The film has been described as "a sort of western remake of It Happened One Night (1934), with a rare romantic subplot for Holt.

==Plot==
In the Old West, wealthy San Franciscan Peter Arnold retires to his ranch with his daughter, Jessie, who despises western life and wants to return to San Francisco to pursue a romance. Mr. Arnold's ranch foreman, Thatcher, sends his henchmen, Clint and Parnell, to murder Arnold en route to his ranch. The ambush is thwarted by stagecoach line owners, Dave Collins and his pal, Chito Rafferty. Later, Clint and Parnell attack a second stagecoach, that they think is the first, looking for Arnold. However, Dave and Chito are driving the stagecoach, along with two other passengers: their friend, Birdie and Jessie Arnold, who is dressed as a boy and headed for San Francisco. Discovering Mr. Arnold is not on board, the henchmen instead steal a strong box containing $20,000. Jessie recognizes Parnell when his mask slips. Dave sees a brand on one of the horses. Dave and Chito leave Jessie in Birdie's care and report the robbery to the sheriff. Clint and Parnell deliver the strong box to Thatcher, telling him they were not able to locate Mr. Arnold. Thatcher sends them out to finish the job.

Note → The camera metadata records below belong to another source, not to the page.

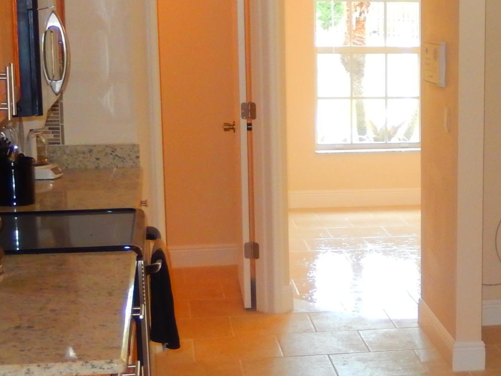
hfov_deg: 20.9
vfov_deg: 16.2
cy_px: 247
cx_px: 486
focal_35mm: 91
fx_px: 1317
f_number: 3.8
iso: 320
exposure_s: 1/30
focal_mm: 5.7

Mr. Arnold is at the sheriff's office reporting his daughter missing when Dave and Chito come to report the attack on both stages. As the sheriff and his deputies ride off to investigate, Dave sees the two robbers riding into town and recognizes the horse's brand he saw earlier. Dave confronts Parnell in the bar and a fight ensues. Parnell is taken to jail but Clint rides off and reports the incident to Thatcher. Jessie slips away from Birdie. Dave finds her, but they are ambushed by Thatcher and Clint, who know Jessie can identify Parnell from the stage robbery. A gunfight ensues. Jessie strikes Clint with gunfire and he and Thatcher withdraw. Dave intends to camp where they are, telling Jessie he believes their attackers will return from another direction.

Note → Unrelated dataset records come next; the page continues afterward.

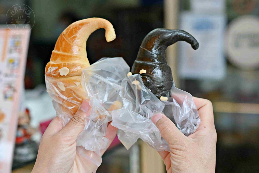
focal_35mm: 75
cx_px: 130
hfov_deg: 27.0
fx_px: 540
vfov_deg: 18.2
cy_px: 86
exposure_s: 1/200
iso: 320
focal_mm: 50
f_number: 3.2
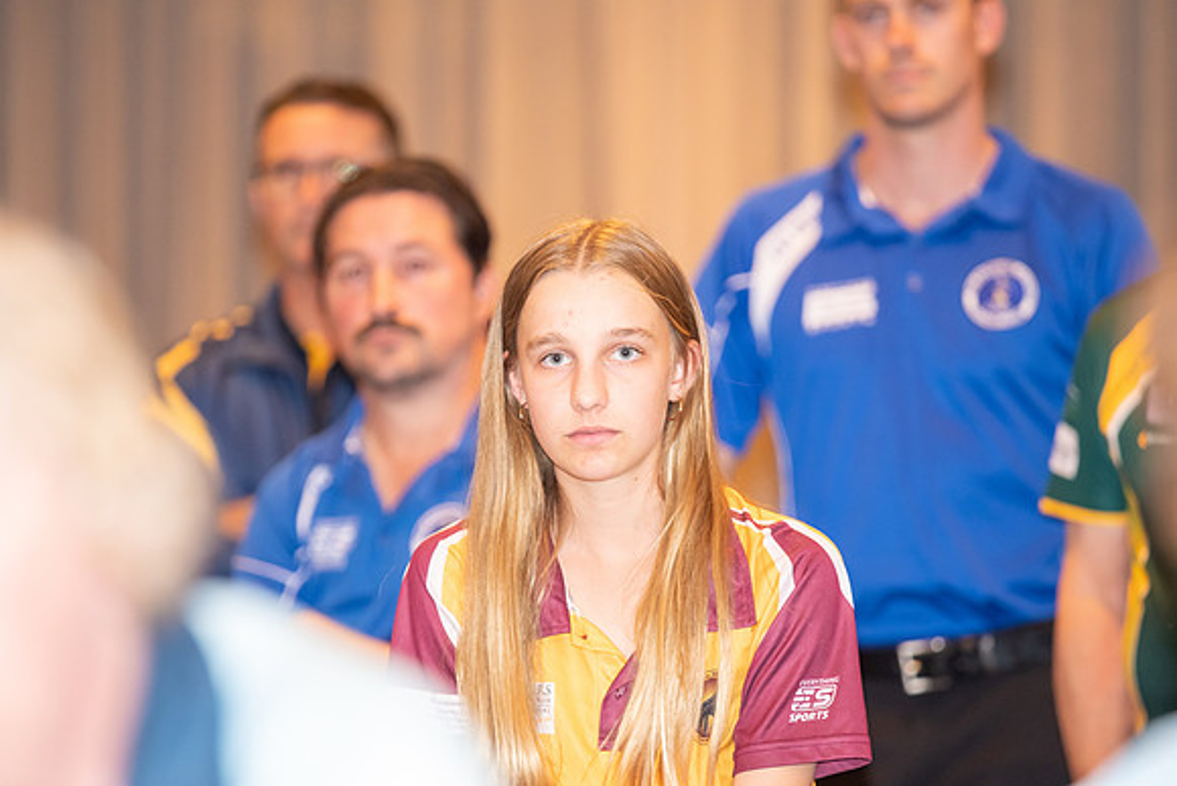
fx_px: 9810
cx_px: 588
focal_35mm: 300
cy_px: 393
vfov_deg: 4.6
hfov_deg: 6.9
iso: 1000
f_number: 2.8
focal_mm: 200
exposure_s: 1/60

Mr. Arnold returns to the sheriff's office and discloses in the presence of the sheriff, Chito, Birdie, and Parnell that his daughter, Jessie, exchanged her dress for boy's clothing. As the entire entourage leaves town to find Jessie, Thatcher and Clint enter the sheriff's office, kill the lone deputy, free Parnell and ride off. Thatcher tells Parnell to leave the area, promising to pay him part of the money from the strong box. Chito and Mr. Arnold find Dave and Jessie. Jessie reveals herself as a girl, which Dave already knew.

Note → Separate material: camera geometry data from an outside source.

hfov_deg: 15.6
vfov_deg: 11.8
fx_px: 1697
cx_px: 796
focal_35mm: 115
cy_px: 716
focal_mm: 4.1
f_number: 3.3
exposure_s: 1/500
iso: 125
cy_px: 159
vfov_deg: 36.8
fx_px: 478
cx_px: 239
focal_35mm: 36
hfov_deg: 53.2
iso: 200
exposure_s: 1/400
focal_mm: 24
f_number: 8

Parnell returns, telling Clint not to reveal his presence to Thatcher; and, that he plans to deal with Jessie. Thatcher falsely tells Mr. Arnold that he sold Arnold's cattle for $20,000 and he is holding the money from the sale. Jessie tells her father she no longer desires to go back to San Francisco as she is attracted to Dave. Jessie expresses her attraction to Dave, but he politely rebuffs her. Parnell sees the pair and begins shooting at Jessie. Dave chases him off. Parnell heads to the Arnold ranch house where he demands Thatcher pay him. Thatcher refuses and Parnell kills him. As Parnell and Clint force Mr. Arnold to open his safe, Dave, Chito and Jessie ride up and a short gunfight ensues. Parnell offers to take Mr. Arnold hostage, promising to release him if Parnell and Clint are allowed to get away. Jessie agrees, but Dave believes they intend to kill Mr. Arnold. Dave works his way to the roof of the ranch house and jumps on Parnell and Clint as they exit with Mr. Arnold. A fist fight ensues. Dave whips Parnell, but shoots him dead when Parnell attempts to fire at him. Chito subdues Clint.

Mr. Arnold gives his blessing for Dave and Jessie to marry. Birdie, in a wedding dress, tells Chito she intends to marry him. Chito hurriedly rides off with Birdie chasing him on foot.

==Cast==
- Tim Holt as Dave Collins
- Richard Martin as Chito Rafferty
- Jeff Donnell as Jessie Arnold
- Joe Sawyer as Thatcher
- Thurston Hall as Peter Arnold
- Carol Hughes as Birdie
- Robert Bray as Clint
- Robert B. Williams as Parnell
- Kenneth MacDonald as Sheriff
- Harry Harvey as Stage Agent

==Production==
Filming was to have started 26 July 1948. However this was pushed back until October so Holt could make Gun Runners.

==Reception==
The Los Angeles Times called the film "better than average".